Friday, July 04, 2008

Senator No

It was reported today that "Senator No" -- Jesse Helms -- died. I certainly won't pretend that that is sad news to me. As the Charlotte Observer said, Helms dead at 86:

[Helms] served three decades in the Senate before retiring in 2003. He was a figure seven presidents couldn't always agree with but could rarely ignore.

To admirers, Helms was a man of principle who stood for conservative values even when he stood alone. Supporters didn't always agree with him. But they knew where he stood.

Critics knew, too. To them he was a cynical manipulator who oversimplified issues, supported right-wing dictators and built a half-century career on race-baiting, polarizing politics.
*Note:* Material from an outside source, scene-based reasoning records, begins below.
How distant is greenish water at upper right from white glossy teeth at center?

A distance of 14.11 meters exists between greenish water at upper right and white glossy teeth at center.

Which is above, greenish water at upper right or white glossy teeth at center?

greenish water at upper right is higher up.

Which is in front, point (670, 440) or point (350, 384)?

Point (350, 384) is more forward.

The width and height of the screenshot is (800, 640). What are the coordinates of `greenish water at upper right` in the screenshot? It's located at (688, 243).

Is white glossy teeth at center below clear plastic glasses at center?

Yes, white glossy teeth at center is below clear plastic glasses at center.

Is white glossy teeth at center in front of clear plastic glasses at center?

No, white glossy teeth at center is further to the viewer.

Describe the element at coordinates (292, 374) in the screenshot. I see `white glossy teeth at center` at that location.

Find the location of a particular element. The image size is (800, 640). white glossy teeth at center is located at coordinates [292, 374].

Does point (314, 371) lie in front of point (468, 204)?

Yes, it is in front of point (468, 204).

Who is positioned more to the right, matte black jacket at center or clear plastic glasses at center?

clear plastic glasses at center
His death comes months after he published a memoir in which he sought to define his legacy and soften his image. He acknowledged mistakes in his early opposition to AIDS funding but said he never advocated segregation or used race as a political wedge, a claim critics found disingenuous.
Although he later tried to deny the charges, Helms was a career bigot. As the article observes:

Helms' campaigns divided North Carolinians. He used homosexuality, school prayer, race and other “hot button” issues to separate himself from his opponents.

A 1990 ad accused Democratic opponent Gantt of taking money from gays. Another showed a pair of white hands crumpling a job rejection letter as a voice says, “You needed that job, but they had to give it to a minority.”
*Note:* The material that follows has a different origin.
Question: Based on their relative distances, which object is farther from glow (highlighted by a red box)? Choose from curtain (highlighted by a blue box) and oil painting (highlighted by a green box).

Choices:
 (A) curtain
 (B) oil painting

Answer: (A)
Analysts such as Kathleen Hall Jamieson, dean of the University of Pennsylvania's Annenberg School for Communication, called the ad “a textbook illustration of how to play on racial fears,” and said Helms “took targeted, fear-based appeals toward other groups to a new high.”
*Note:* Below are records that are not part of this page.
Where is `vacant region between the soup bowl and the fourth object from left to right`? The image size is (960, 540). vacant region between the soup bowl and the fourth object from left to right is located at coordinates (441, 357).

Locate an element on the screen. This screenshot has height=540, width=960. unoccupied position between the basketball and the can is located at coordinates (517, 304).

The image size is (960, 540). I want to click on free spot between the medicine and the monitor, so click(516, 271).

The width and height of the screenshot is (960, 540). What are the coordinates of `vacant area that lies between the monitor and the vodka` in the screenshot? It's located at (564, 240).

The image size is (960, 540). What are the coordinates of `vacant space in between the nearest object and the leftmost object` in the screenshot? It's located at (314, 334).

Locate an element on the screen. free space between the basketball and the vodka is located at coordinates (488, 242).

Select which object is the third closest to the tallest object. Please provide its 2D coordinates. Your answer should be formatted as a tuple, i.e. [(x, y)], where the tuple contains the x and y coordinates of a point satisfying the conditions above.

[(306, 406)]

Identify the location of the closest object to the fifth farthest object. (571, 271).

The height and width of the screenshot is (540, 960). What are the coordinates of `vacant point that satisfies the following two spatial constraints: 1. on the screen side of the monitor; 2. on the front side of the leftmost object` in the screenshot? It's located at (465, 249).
The true nature of the man is best seen in his own words. Via AmericaBlog, a few gems that give a hint of his soul:
As an aide to the 1950 Senate campaign of North Carolina Republican candidate Willis Smith, Helms reportedly helped create attack ads against Smith's opponent, including one which read: 'White people, wake up before it is too late. Do you want Negroes working beside you, your wife and your daughters, in your mills and factories? Frank Graham favors mingling of the races.' Another ad featured photographs Helms himself had doctored to illustrate the allegation that Graham's wife had danced with a black man. (The News and Observer, 8/26/01; The New Republic, 6/19/95; The Observer, 5/5/96; Hard Right: The Rise of Jesse Helms, by Ernest B. Furgurson, Norton, 1986)

* * * *
Of civil rights protests Helms wrote, "The Negro cannot count forever on the kind of restraint that's thus far left him free to clog the streets, disrupt traffic, and interfere with other men's rights." (WRAL-TV commentary, 1963) He also wrote, "Crime rates and irresponsibility among Negroes are a fact of life which must be faced." (New York Times, 2/8/81)

* * * *
Over the years Helms has declared homosexuality "degenerate," and homosexuals "weak, morally sick wretches." (Newsweek, 12/5/94) In a tirade highlighting his routine opposition to AIDS research funding, Helms lashed out at the Kennedy-Hatch AIDS bill in 1988: "There is not one single case of AIDS in this country that cannot be traced in origin to sodomy." (States News Service, 5/17/88)
Of course, there is also the irony in his dying on the 4th of July. I didn't think anything of it until I read this piece about Helms' death, Conservative Icon Former Senator Jesse Helms Dead At 86, which notes:
Former Sen. Jesse Helms, who built a career along the fault lines of racial politics and battled liberals, Communists and the occasional fellow Republican during 30 conservative years in Congress, died on the Fourth of July.

He was 86.

"It's just incredible that he would die on July 4, the same day of the Declaration of Independence and the same day that Thomas Jefferson and John Adams died, and he certainly is a patriot in the mold of those great men," said former North Carolina GOP Rep. Bill Cobey, the chairman of The Jesse Helms Center in Wingate, N.C.

Helms died at 1:15 a.m, the center said. He died in Raleigh of natural causes, said former chief of staff Jimmy Broughton.

After reading that, it hit me. There is no way the man died on the 4th. He died before midnight & they waited awhile before saying anything. The Republicans will lie about their middle name, if given the opportunity. This is just too convenient to be true. A manipulator till the bitter end.

UPDATE (7/5): The obit for Helms in The Guardian provides a good overview of the man who, the paper notes:

To echo this newspaper's memorable comment on the death of William Randolph Hearst, it is hard even now to think of him with charity.

1 comment:

quakerdave said...

I actually owe Sen. Helms a debt of gratitude.

It's because of people like him and Ronald Reagan that I became the pissed-off person I am today.